[Excerpts from a dataset]
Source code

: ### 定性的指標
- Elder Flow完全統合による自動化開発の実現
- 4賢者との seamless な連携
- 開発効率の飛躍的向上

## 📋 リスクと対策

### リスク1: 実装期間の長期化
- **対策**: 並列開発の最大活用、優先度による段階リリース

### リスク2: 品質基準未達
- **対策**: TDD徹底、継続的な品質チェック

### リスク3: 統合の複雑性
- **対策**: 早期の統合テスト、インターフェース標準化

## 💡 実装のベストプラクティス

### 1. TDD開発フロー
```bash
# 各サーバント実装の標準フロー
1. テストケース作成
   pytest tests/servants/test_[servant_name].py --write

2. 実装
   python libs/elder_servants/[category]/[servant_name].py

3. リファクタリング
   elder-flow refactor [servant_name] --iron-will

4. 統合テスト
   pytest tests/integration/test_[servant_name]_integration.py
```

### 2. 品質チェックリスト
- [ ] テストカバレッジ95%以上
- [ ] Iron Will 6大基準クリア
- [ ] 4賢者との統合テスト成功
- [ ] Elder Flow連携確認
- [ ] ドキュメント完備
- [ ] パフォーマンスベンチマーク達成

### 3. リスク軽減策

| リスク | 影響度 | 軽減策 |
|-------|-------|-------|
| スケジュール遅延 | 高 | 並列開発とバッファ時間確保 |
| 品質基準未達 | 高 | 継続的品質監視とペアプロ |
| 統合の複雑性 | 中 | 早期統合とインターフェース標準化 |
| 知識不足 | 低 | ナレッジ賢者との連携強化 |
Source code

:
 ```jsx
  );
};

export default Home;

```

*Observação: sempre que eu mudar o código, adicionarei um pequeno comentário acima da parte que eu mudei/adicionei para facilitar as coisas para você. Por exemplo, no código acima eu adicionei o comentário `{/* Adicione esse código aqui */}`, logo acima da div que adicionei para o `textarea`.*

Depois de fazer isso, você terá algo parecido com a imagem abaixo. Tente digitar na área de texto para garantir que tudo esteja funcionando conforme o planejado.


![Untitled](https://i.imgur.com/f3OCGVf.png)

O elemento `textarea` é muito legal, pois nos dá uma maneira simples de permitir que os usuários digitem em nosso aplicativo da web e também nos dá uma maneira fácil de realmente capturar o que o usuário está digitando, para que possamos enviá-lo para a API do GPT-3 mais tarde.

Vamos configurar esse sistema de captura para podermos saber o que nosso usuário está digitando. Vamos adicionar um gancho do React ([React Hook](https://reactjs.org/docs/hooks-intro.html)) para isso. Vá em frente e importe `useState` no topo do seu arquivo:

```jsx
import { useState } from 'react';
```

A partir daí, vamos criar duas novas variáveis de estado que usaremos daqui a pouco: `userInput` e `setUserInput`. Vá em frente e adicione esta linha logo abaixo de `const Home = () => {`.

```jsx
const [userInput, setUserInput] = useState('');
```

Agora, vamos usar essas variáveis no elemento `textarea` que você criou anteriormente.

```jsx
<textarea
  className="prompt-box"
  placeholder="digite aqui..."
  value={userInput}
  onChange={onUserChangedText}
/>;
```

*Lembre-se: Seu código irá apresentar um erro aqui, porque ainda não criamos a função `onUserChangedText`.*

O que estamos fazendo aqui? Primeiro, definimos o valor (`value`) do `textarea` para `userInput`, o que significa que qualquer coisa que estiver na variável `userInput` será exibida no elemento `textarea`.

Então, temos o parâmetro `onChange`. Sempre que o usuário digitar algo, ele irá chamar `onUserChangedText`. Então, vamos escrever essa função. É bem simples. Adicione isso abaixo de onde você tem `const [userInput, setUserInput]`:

- **WORK TASK**:
Find the word "Home" in the entries above. Copy every line that has it.

- **OUTPUT**:
export default Home;
A partir daí, vamos criar duas novas variáveis de estado que usaremos daqui a pouco: `userInput` e `setUserInput`. Vá em frente e adicione esta linha logo abaixo de `const Home = () => {`.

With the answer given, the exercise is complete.